Information supplied ::
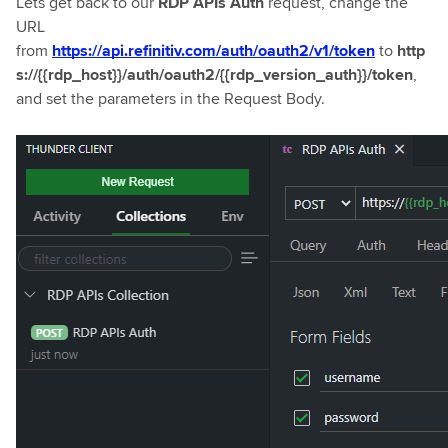
Lets get back to our
RDP APIs Auth
request, change the
URL
from
https://api.refinitiv.com/auth/oauth2/v1/token
to
http
s://{{rdp_host}}/auth/oauth2/{{rdp_version_auth}}/token
,
and set the parameters in the Request Body.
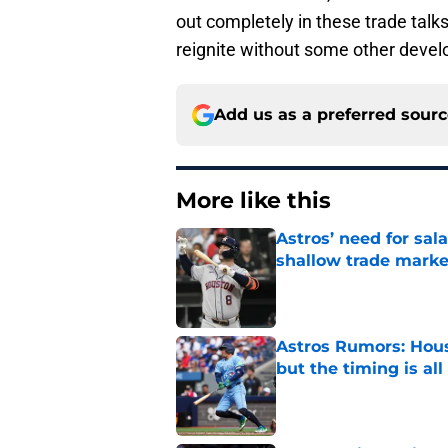
out completely in these trade talks,
reignite without some other deve
Add us as a preferred sour
More like this
Astros’ need for sal
shallow trade marke
Published by on Invalid Dat
Astros Rumors: Hous
but the timing is al
Published by on Invalid Dat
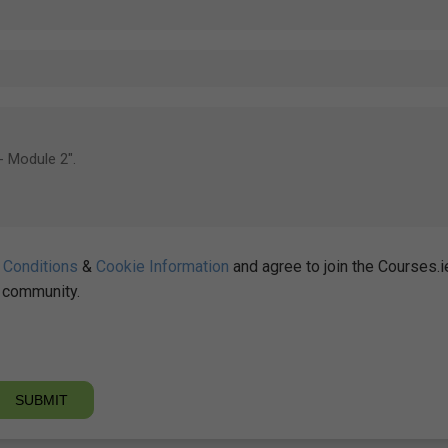
 Conditions
&
Cookie Information
and agree to join the Courses.i
community.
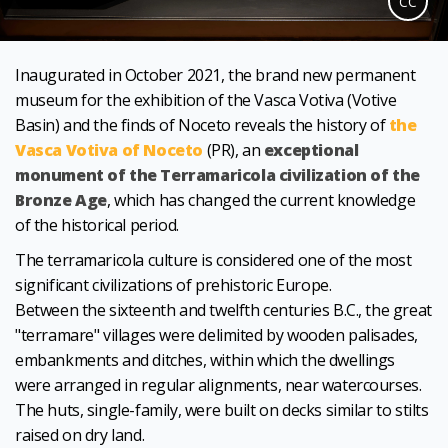
CC
Inaugurated in October 2021, the brand new permanent
museum for the exhibition of the Vasca Votiva (Votive
Basin) and the finds of Noceto reveals the history of
the
Vasca Votiva of Noceto
(PR), an
exceptional
monument of the Terramaricola civilization of the
Bronze Age
, which has changed the current knowledge
of the historical period.
The terramaricola culture is considered one of the most
significant civilizations of prehistoric Europe.
Between the sixteenth and twelfth centuries B.C., the great
"terramare" villages were delimited by wooden palisades,
embankments and ditches, within which the dwellings
were arranged in regular alignments, near watercourses.
The huts, single-family, were built on decks similar to stilts
raised on dry land.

Prompt :: Copy out every line from the one containing "out completely in" through the end of the items, keeping the wording unchanged. Leave out the picture markers.

Exercise output ::
out completely in these trade talks,
reignite without some other deve
Add us as a preferred sour
More like this
Astros’ need for sal
shallow trade marke
Published by on Invalid Dat
Astros Rumors: Hous
but the timing is al
Published by on Invalid Dat
 Conditions
&
Cookie Information
and agree to join the Courses.i
community.
CC
Inaugurated in October 2021, the brand new permanent
museum for the exhibition of the Vasca Votiva (Votive
Basin) and the finds of Noceto reveals the history of
the
Vasca Votiva of Noceto
(PR), an
exceptional
monument of the Terramaricola civilization of the
Bronze Age
, which has changed the current knowledge
of the historical period.
The terramaricola culture is considered one of the most
significant civilizations of prehistoric Europe.
Between the sixteenth and twelfth centuries B.C., the great
"terramare" villages were delimited by wooden palisades,
embankments and ditches, within which the dwellings
were arranged in regular alignments, near watercourses.
The huts, single-family, were built on decks similar to stilts
raised on dry land.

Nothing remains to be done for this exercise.